Here’s what I've learned:
- They find consequences confusing because it feels like punishment. "Sometimes my coach is really nice. Other times we have to run suicides when we lose a game."
- Consequences make them fearful. They fear their coach and they feel nervous about coming to practices/games/competitions. They do whatever they can to protect themselves.
- Many of them are afraid of what will happen when they make mistakes or mess up. This fear decreases risk taking and creativity. It's safer for them to be robots and puppets.
- They feel anxious about the car ride home with their parents because they don’t like to be lectured, especially when it includes blame, shame, or guilt.
- They don't like negative yelling. They stop listening. They feel attacked and that makes them protect themselves from the yeller.
- They feel guilty that negative yelling bothers them. “My coach tells me to listen to the message not the tone.” However, they can't differentiate the tone/feel of negative yelling from the message. It is almost impossible for them NOT to take negative yelling personally.
- Negative yelling feels like punishment. “Sometime my coach is nice, other times they yell at me, and I feel humiliated and embarrassed.”
As part of my Mental Toughness coaching, I help athletes build a toolkit to manage these storms. I help them understand what's going on in their head and heart, and what they can do about it. I teach them what to do with how they feel.

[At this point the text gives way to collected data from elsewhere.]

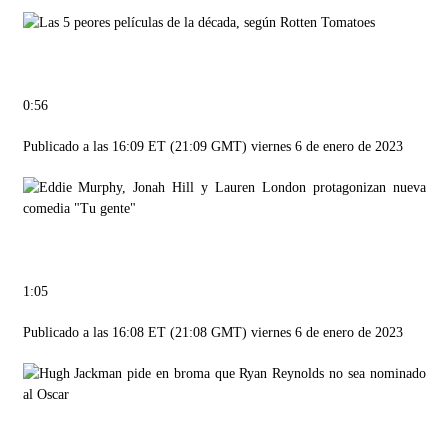
0:56
Publicado a las 16:09 ET (21:09 GMT) viernes 6 de enero de 2023
1:05
Publicado a las 16:08 ET (21:08 GMT) viernes 6 de enero de 2023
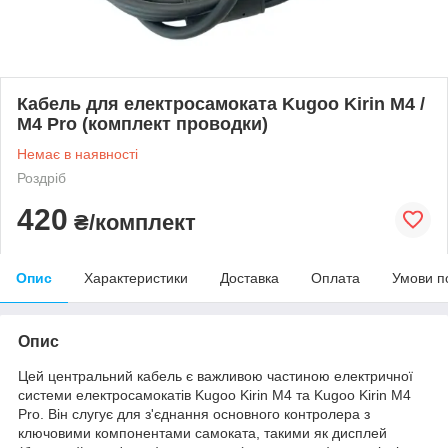
Кабель для електросамоката Kugoo Kirin M4 /
M4 Pro (комплект проводки)
Немає в наявності
Роздріб
420
₴/комплект
Опис
Характеристики
Доставка
Оплата
Умови п
Опис
Цей центральний кабель є важливою частиною електричної
системи електросамокатів Kugoo Kirin M4 та Kugoo Kirin M4
Pro. Він слугує для з'єднання основного контролера з
ключовими компонентами самоката, такими як дисплей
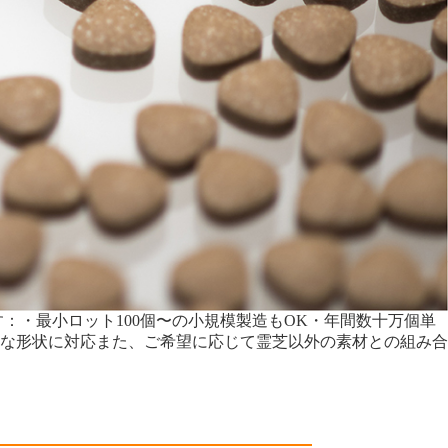
：・最小ロット100個〜の小規模製造もOK・年間数十万個単
な形状に対応また、ご希望に応じて霊芝以外の素材との組み合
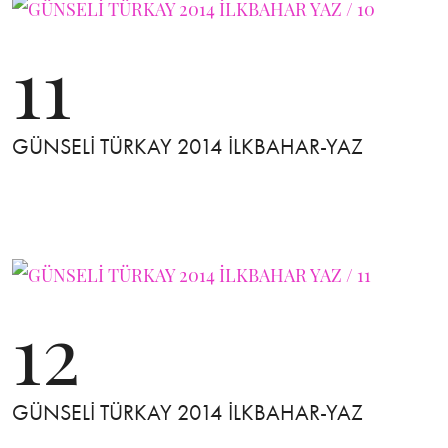
11
GÜNSELİ TÜRKAY 2014 İLKBAHAR-YAZ
12
GÜNSELİ TÜRKAY 2014 İLKBAHAR-YAZ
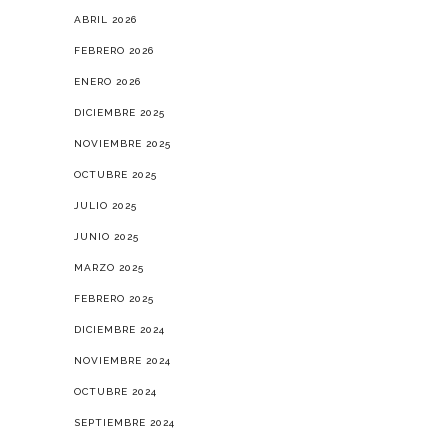
ABRIL 2026
FEBRERO 2026
ENERO 2026
DICIEMBRE 2025
NOVIEMBRE 2025
OCTUBRE 2025
JULIO 2025
JUNIO 2025
MARZO 2025
FEBRERO 2025
DICIEMBRE 2024
NOVIEMBRE 2024
OCTUBRE 2024
SEPTIEMBRE 2024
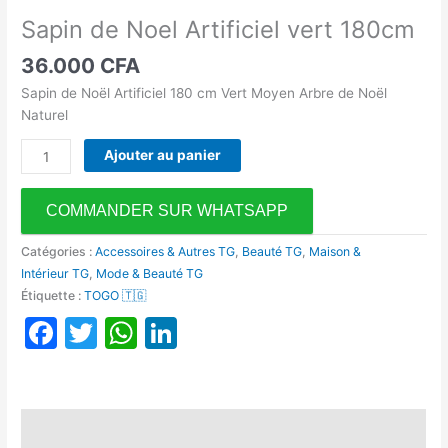
Artificiel
Sapin de Noel Artificiel vert 180cm
vert
36.000
CFA
180cm
Sapin de Noël Artificiel 180 cm Vert Moyen Arbre de Noël
Naturel
Ajouter au panier
COMMANDER SUR WHATSAPP
Catégories :
Accessoires & Autres TG
,
Beauté TG
,
Maison &
Intérieur TG
,
Mode & Beauté TG
Étiquette :
TOGO 🇹🇬
Facebook
Twitter
WhatsApp
LinkedIn
Description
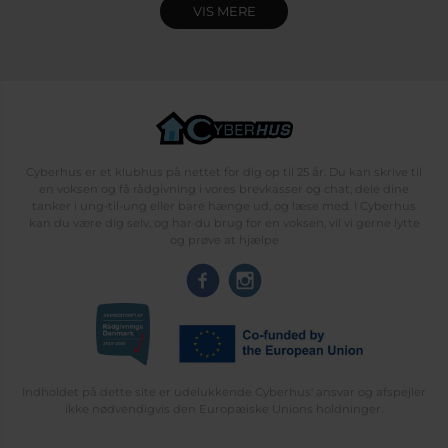
VIS MERE
Cyberhus er et klubhus på nettet for dig op til 25 år. Du kan skrive til
en voksen og få rådgivning i vores brevkasser og chat, dele dine
tanker i ung-til-ung eller bare hænge ud, og læse med. I Cyberhus
kan du være dig selv, og har du brug for en voksen, vil vi gerne lytte
og prøve at hjælpe
Indholdet på dette site er udelukkende Cyberhus' ansvar og afspejler
ikke nødvendigvis den Europæiske Unions holdninger.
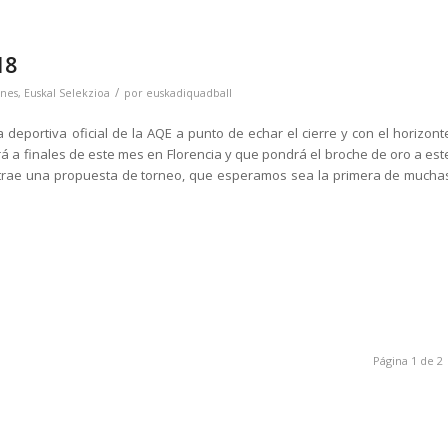
18
/
nes
,
Euskal Selekzioa
por
euskadiquadball
deportiva oficial de la AQE a punto de echar el cierre y con el horizont
á a finales de este mes en Florencia y que pondrá el broche de oro a est
s trae una propuesta de torneo, que esperamos sea la primera de mucha
Página 1 de 2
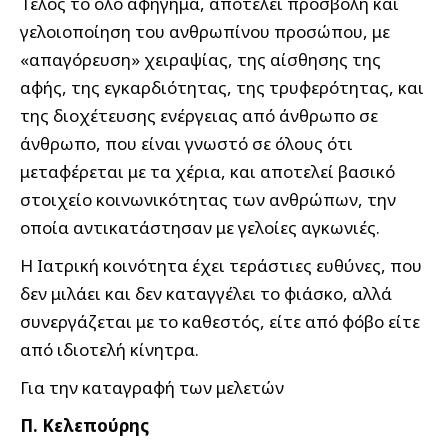
Τέλος το όλο αφήγημα, αποτελεί προσβολή και
γελοιοποίηση του ανθρωπίνου προσώπου, με
«απαγόρευση» χειραψίας, της αίσθησης της
αφής, της εγκαρδιότητας, της τρυφερότητας, και
της διοχέτευσης ενέργειας από άνθρωπο σε
άνθρωπο, που είναι γνωστό σε όλους ότι
μεταφέρεται με τα χέρια, και αποτελεί βασικό
στοιχείο κοινωνικότητας των ανθρώπων, την
οποία αντικατάστησαν με γελοίες αγκωνιές.
Η Ιατρική κοινότητα έχει τεράστιες ευθύνες, που
δεν μιλάει και δεν καταγγέλει το φιάσκο, αλλά
συνεργάζεται με το καθεστός, είτε από φόβο είτε
από ιδιοτελή κίνητρα.
Για την καταγραφή των μελετών
Π. Κελεπούρης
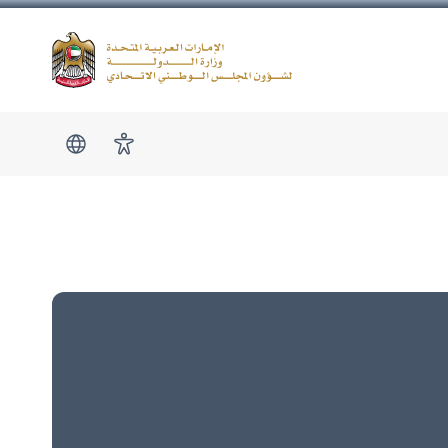
Logo
show submen
امكانية الوصول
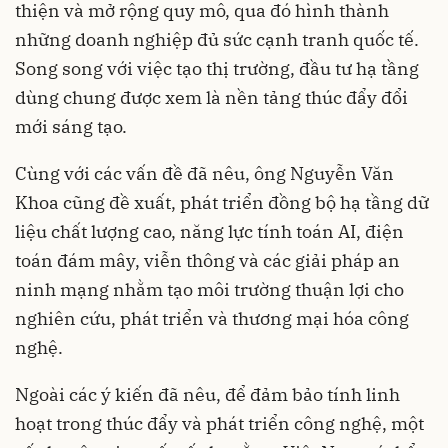
thiện và mở rộng quy mô, qua đó hình thành
những doanh nghiệp đủ sức cạnh tranh quốc tế.
Song song với việc tạo thị trường, đầu tư hạ tầng
dùng chung được xem là nền tảng thúc đẩy đổi
mới sáng tạo.
Cùng với các vấn đề đã nêu, ông Nguyễn Văn
Khoa cũng đề xuất, phát triển đồng bộ hạ tầng dữ
liệu chất lượng cao, năng lực tính toán AI, điện
toán đám mây, viễn thông và các giải pháp an
ninh mạng nhằm tạo môi trường thuận lợi cho
nghiên cứu, phát triển và thương mại hóa công
nghệ.
Ngoài các ý kiến đã nêu, để đảm bảo tính linh
hoạt trong thúc đẩy và phát triển công nghệ, một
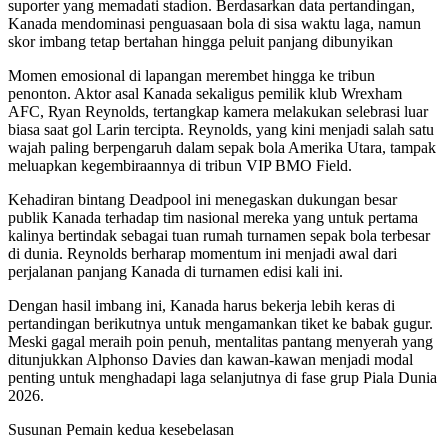
suporter yang memadati stadion. Berdasarkan data pertandingan,
Kanada mendominasi penguasaan bola di sisa waktu laga, namun
skor imbang tetap bertahan hingga peluit panjang dibunyikan
Momen emosional di lapangan merembet hingga ke tribun
penonton. Aktor asal Kanada sekaligus pemilik klub Wrexham
AFC, Ryan Reynolds, tertangkap kamera melakukan selebrasi luar
biasa saat gol Larin tercipta. Reynolds, yang kini menjadi salah satu
wajah paling berpengaruh dalam sepak bola Amerika Utara, tampak
meluapkan kegembiraannya di tribun VIP BMO Field.
Kehadiran bintang Deadpool ini menegaskan dukungan besar
publik Kanada terhadap tim nasional mereka yang untuk pertama
kalinya bertindak sebagai tuan rumah turnamen sepak bola terbesar
di dunia. Reynolds berharap momentum ini menjadi awal dari
perjalanan panjang Kanada di turnamen edisi kali ini.
Dengan hasil imbang ini, Kanada harus bekerja lebih keras di
pertandingan berikutnya untuk mengamankan tiket ke babak gugur.
Meski gagal meraih poin penuh, mentalitas pantang menyerah yang
ditunjukkan Alphonso Davies dan kawan-kawan menjadi modal
penting untuk menghadapi laga selanjutnya di fase grup Piala Dunia
2026.
Susunan Pemain kedua kesebelasan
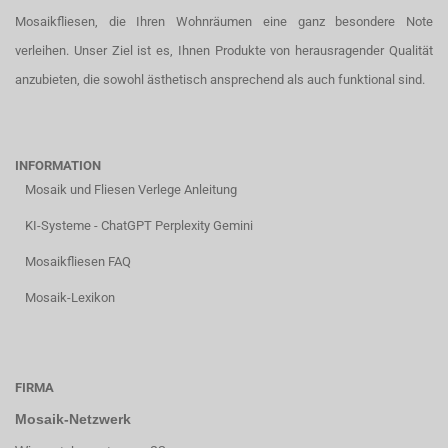
Mosaikfliesen, die Ihren Wohnräumen eine ganz besondere Note
verleihen. Unser Ziel ist es, Ihnen Produkte von herausragender Qualität
anzubieten, die sowohl ästhetisch ansprechend als auch funktional sind.
INFORMATION
Mosaik und Fliesen Verlege Anleitung
KI-Systeme - ChatGPT Perplexity Gemini
Mosaikfliesen FAQ
Mosaik-Lexikon
FIRMA
Mosaik-Netzwerk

In other words, Mental Toughness is an incorrect phrase. I don't teach them to be "tough". I don't teach them to "suck it up buttercup". I don't teach them to "just get out there and be confident".
I teach grit, resilience, and mistake response. And my favorite is courage.
I help athletes build emotional intelligence and self-awareness. In my opinion, these are the foundations of Mental Toughness.
These are the "tough" skills required to manage the storms that sport always brings. Because the reality is, most of the storms are emotional, not physical.
These are the soft skills that are really hard. And they aren't just sport skills; they are life skills.
Coaches and parents, when was the last time you leaned out, moved to the side instead of the front, and actually listened to your athletes and your kids? They have SO MUCH going on in their head and heart, and those big emotions need a safe place to land.